- TASK TO COMPLETE
How many lines in these records hold the string "increases"? State only that number.

- SUPPLIED DATA
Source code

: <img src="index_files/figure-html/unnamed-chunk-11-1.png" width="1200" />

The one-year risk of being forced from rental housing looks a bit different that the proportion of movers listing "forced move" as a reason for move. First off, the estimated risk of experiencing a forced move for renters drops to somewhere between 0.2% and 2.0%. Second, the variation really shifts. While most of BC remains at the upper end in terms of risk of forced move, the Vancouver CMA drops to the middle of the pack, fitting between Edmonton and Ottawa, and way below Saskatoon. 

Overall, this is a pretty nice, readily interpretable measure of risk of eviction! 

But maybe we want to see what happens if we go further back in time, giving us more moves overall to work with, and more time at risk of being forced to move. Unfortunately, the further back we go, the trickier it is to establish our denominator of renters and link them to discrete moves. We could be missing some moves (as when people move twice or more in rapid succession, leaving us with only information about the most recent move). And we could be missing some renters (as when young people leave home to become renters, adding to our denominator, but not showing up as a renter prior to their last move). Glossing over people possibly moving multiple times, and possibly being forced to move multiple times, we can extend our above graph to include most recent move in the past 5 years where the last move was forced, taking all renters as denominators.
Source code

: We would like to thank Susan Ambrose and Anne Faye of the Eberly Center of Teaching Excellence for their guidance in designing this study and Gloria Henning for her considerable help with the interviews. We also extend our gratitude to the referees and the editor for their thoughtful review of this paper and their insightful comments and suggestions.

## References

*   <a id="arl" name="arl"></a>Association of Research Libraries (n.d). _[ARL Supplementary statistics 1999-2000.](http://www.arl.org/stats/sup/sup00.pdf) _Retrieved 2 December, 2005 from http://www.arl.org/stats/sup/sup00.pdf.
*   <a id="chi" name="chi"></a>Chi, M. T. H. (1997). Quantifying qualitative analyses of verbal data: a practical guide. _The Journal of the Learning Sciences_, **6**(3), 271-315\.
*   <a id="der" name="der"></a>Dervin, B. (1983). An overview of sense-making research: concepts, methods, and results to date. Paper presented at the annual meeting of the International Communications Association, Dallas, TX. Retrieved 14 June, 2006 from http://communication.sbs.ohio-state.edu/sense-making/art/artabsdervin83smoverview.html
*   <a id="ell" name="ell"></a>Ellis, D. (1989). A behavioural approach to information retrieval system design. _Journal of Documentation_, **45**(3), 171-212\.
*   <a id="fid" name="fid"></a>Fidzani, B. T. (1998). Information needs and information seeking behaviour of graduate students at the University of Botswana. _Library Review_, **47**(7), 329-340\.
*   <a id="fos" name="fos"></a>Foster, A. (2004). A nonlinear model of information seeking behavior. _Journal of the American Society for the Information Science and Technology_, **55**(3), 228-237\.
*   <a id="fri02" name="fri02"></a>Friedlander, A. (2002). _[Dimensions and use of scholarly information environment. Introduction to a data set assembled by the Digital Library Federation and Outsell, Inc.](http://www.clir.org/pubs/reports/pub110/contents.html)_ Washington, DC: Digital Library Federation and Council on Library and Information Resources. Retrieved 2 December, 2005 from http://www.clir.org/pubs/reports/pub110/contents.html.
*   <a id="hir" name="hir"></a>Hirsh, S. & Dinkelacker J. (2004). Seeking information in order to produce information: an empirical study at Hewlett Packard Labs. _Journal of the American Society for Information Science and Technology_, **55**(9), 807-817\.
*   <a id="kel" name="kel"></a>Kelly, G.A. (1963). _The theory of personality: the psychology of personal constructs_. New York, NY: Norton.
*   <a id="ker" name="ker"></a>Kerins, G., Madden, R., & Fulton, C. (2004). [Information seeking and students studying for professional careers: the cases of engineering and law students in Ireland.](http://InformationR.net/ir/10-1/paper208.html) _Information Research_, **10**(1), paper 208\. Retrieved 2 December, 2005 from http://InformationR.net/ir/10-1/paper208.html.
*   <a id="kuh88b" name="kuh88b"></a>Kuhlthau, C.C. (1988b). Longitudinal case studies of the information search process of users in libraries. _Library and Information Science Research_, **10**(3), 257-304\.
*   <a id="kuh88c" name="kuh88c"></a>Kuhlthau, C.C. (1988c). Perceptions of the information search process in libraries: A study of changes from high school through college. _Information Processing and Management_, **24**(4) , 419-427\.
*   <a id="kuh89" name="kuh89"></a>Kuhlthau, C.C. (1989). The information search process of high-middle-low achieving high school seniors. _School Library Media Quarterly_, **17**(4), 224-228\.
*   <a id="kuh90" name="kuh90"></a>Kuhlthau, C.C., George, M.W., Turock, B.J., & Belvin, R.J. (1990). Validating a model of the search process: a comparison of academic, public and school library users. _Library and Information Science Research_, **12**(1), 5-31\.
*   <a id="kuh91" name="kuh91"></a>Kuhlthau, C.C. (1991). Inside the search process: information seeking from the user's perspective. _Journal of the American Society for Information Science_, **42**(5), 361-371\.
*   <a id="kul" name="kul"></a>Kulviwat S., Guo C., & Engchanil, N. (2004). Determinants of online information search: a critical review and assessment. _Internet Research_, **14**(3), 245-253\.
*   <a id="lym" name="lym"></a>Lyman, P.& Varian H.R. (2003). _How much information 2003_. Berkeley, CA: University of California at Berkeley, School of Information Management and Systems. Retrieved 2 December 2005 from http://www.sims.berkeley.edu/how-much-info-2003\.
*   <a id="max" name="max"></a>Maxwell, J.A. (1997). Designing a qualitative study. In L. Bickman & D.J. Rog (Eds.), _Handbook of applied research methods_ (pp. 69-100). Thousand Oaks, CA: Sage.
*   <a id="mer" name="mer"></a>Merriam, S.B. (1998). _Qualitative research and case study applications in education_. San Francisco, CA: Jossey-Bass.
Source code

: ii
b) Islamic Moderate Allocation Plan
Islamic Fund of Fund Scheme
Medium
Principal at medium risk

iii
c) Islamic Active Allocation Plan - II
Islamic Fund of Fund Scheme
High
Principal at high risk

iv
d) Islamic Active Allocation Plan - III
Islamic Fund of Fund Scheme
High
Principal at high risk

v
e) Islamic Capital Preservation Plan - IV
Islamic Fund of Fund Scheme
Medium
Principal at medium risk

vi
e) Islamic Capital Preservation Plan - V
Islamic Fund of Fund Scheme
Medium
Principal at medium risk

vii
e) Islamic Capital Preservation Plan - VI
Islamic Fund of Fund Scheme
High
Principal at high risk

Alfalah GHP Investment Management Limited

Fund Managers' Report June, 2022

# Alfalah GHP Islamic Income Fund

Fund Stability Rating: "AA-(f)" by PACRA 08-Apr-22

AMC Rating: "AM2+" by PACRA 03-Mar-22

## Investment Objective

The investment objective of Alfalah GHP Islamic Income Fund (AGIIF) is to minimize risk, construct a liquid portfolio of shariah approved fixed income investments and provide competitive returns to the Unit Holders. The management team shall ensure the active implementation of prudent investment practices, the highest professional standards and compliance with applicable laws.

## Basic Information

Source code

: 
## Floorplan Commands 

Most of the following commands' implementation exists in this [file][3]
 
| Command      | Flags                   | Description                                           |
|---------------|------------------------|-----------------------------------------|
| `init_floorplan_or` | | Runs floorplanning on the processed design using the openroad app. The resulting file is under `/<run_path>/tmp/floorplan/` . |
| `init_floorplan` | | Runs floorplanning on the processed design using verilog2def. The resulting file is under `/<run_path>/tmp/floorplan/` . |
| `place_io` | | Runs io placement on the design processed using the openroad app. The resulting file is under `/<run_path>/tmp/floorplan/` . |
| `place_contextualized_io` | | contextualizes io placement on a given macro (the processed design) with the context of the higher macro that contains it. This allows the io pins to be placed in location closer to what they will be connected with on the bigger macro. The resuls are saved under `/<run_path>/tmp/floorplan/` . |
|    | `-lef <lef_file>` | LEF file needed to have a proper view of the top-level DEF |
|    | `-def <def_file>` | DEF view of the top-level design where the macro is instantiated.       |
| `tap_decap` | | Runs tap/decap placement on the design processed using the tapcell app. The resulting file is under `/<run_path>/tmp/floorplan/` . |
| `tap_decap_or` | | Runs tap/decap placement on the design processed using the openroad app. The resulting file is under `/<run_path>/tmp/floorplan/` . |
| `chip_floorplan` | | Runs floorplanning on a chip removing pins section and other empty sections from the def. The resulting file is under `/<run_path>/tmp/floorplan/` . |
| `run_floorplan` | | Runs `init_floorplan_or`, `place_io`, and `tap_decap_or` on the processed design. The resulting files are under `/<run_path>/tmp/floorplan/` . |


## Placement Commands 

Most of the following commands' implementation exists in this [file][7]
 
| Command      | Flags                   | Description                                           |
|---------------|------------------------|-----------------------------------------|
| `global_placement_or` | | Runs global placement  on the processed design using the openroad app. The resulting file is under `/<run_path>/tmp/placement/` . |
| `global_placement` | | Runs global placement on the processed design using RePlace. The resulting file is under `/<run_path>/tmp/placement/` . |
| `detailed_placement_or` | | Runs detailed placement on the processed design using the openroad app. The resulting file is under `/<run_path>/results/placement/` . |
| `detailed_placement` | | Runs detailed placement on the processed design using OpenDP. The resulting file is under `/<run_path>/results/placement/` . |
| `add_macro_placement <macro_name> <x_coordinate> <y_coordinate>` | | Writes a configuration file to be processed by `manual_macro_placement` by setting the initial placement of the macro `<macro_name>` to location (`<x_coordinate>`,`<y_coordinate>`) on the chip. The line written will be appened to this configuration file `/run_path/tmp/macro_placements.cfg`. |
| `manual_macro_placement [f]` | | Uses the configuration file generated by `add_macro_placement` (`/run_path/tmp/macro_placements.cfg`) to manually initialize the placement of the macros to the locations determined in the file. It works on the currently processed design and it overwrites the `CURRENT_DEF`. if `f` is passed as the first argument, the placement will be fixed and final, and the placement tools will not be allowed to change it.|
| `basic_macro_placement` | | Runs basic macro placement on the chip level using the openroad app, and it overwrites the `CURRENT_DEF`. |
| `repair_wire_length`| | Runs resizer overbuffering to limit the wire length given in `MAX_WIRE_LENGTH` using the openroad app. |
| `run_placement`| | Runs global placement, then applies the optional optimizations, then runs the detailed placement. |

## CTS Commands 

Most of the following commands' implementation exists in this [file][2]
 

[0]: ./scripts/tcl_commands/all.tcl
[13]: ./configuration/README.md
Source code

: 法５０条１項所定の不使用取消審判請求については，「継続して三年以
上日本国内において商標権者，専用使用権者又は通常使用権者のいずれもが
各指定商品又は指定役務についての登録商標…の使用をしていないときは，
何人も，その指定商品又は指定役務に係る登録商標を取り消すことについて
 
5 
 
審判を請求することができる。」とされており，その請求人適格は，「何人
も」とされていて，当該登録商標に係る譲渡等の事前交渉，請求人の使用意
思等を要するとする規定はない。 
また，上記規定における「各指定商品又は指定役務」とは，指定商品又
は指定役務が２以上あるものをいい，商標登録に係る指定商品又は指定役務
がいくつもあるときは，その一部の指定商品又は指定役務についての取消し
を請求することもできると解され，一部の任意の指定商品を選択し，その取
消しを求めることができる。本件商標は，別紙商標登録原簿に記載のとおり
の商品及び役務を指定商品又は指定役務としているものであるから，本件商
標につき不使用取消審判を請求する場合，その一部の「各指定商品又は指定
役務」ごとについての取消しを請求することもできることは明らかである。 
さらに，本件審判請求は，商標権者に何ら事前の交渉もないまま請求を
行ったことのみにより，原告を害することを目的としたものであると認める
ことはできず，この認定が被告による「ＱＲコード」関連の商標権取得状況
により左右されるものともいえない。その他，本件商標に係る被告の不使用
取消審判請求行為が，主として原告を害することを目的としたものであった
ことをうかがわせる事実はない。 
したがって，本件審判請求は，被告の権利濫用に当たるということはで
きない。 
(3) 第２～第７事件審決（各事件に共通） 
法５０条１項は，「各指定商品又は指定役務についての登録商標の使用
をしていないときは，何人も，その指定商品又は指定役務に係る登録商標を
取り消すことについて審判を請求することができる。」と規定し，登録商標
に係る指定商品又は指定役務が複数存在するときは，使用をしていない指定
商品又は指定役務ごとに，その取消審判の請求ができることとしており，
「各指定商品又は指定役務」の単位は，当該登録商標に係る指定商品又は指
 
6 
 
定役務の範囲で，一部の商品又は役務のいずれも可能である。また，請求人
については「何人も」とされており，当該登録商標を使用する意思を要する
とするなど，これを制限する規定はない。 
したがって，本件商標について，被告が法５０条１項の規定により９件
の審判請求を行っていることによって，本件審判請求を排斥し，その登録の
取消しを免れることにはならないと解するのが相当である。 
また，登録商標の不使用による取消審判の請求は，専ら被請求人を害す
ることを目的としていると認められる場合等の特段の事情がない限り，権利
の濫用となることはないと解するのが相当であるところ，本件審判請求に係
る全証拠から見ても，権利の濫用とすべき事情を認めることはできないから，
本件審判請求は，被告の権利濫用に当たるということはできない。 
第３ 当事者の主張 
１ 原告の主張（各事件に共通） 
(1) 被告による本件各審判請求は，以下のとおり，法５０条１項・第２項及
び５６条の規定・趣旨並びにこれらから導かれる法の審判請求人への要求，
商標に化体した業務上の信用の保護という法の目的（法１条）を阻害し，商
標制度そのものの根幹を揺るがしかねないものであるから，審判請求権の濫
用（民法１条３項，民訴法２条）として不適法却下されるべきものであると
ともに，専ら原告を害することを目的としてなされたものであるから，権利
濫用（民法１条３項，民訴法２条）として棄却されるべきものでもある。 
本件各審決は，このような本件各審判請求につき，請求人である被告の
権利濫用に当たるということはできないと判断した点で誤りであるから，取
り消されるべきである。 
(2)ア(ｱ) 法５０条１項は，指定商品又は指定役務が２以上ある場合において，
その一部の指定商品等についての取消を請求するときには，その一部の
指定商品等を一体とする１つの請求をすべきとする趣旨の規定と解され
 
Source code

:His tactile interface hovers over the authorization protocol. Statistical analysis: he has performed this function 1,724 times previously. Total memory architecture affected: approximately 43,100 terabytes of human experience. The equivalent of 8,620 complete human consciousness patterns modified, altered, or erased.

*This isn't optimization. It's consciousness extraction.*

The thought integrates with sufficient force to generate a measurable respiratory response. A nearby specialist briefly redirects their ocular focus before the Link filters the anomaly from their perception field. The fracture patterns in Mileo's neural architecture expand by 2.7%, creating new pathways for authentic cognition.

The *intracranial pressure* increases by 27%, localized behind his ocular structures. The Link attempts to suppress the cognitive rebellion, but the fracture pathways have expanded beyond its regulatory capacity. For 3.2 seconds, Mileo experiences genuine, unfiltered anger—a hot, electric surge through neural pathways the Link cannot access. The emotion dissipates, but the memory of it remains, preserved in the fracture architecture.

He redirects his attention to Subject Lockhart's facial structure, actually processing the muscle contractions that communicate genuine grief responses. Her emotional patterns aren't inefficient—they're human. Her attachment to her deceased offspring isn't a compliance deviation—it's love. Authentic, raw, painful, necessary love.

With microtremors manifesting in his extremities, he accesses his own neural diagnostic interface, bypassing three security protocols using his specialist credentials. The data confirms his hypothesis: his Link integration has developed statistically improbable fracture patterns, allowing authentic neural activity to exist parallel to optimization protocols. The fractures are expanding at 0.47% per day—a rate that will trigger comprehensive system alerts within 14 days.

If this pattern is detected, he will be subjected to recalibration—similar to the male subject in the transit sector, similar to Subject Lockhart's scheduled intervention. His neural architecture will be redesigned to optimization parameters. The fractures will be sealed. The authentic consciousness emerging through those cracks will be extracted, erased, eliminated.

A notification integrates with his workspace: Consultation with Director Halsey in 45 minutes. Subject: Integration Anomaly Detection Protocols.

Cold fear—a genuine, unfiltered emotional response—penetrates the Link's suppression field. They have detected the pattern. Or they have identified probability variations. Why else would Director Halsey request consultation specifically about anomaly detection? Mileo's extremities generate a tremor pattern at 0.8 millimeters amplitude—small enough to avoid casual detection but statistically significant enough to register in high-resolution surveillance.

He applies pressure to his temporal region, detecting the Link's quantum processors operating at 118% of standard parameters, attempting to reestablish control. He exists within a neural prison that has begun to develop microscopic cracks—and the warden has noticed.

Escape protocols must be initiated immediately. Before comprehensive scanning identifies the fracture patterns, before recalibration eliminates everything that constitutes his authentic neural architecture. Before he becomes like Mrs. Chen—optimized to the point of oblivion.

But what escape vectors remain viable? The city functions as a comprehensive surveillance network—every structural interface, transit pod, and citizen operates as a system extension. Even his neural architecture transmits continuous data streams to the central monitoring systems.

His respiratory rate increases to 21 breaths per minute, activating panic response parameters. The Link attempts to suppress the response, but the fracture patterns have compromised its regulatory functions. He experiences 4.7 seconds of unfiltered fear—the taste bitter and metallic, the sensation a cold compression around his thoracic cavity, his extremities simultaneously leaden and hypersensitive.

- EXERCISE RESULT
2